If one of the conditions is synchronous and the other is asynchronous, the asynchronous condition will be implemented using the SR port and the synchronous condition in fabric logic. In general, it's best to avoid more than one set/reset/preset/clear condition. Furthermore, only one attribute for each group of four flip-flops in a slice determines if the SR ports of flip-flops are synchronous or asynchronous.

Reset methodology
Regardless of the reset type used (synchronous or asynchronous), you will generally need to synchronize the reset with the clock. As long as the duration of the global reset pulse is long enough, all the device flip-flops will enter the reset state. However, the deassertion of the reset signal must satisfy the timing requirements of the flip-flops to ensure that the flip-flops transition cleanly from their reset state to their normal state. Failure to meet this requirement can result in flip-flops entering a metastable state.

Furthermore, for correct operation of some subsystems, like state machines and counters, all flip-flops must come out of reset on the same clock edge. If different bits of the same state machine come out of reset on different clocks, the state machine may transition into an illegal state. This reinforces the need to make the deassertion of reset synchronous to the clock.

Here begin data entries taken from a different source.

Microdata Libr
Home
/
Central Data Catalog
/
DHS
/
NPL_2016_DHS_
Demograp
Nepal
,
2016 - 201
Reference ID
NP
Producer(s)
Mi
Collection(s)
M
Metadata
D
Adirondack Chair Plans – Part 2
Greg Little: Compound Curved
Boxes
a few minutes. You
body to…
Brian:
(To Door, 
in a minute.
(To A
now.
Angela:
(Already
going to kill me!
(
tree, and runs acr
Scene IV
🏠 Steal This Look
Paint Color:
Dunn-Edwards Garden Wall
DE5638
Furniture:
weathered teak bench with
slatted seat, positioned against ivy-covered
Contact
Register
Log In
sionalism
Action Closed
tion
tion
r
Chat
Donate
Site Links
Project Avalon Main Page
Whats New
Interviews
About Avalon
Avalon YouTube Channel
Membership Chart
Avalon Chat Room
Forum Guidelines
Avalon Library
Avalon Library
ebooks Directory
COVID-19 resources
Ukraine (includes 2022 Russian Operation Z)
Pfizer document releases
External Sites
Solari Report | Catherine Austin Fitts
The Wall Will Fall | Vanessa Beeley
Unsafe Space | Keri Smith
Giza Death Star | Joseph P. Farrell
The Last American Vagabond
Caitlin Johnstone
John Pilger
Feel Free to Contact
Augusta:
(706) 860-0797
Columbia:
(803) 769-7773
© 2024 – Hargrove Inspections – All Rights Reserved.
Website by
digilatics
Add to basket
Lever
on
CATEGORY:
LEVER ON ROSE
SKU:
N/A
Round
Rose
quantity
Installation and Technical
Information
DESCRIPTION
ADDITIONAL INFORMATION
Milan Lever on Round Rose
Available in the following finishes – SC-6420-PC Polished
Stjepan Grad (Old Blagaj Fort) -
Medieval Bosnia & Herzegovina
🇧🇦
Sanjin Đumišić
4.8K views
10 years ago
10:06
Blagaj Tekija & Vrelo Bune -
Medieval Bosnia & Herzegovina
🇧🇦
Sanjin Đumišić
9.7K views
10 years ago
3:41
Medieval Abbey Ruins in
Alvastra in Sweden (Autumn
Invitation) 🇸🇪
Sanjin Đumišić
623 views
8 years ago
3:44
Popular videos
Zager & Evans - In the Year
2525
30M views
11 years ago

For designs that use a synchronous reset methodology for a given clock domain, it is sufficient to use a standard metastability resolution circuit (two back-to-back flip-flops) to synchronize the global reset pin onto a particular clock domain. This synchronized reset signal can then initialize all storage elements in the clock domain by using the synchronous SR port on the flip-flops. Because both the synchronizer and the flip-flops to be reset are on the same clock domain, the standard PERIOD constraint of the clock covers the timing of the paths between them. Each clock domain in the device needs to use a separate synchronizer to generate a synchronized version of the global reset for that clock domain.

Now let's get down to brass tacks. Here are some specific hints and tips that will help you arrive at the best reset strategy for your design.

Tip 1: When driving the synchronous SR port of flip-flops, every clock domain requires its own localized version of the global reset, synchronized to that domain.

Sometimes a portion of a design is not guaranteed to have a valid clock. This can occur in systems that use recovered clocks or clocks that are sourced by a hot-pluggable module. In such cases, the storage elements in the design may need to be initialized with an asynchronous reset using the asynchronous SR port on the flip-flops. Even though the storage elements use an asynchronous SR port, the deasserting edge of the reset must still be synchronous to the clock. This requirement is characterized by the reset-recovery timing arc of the flip-flops, which is similar to a setup requirement of the deasserting edge of an asynchronous SR to the rising edge of the clock. Failure to meet this timing arc can cause flip-flops to enter a metastable state and synchronous subsystems to enter unwanted states.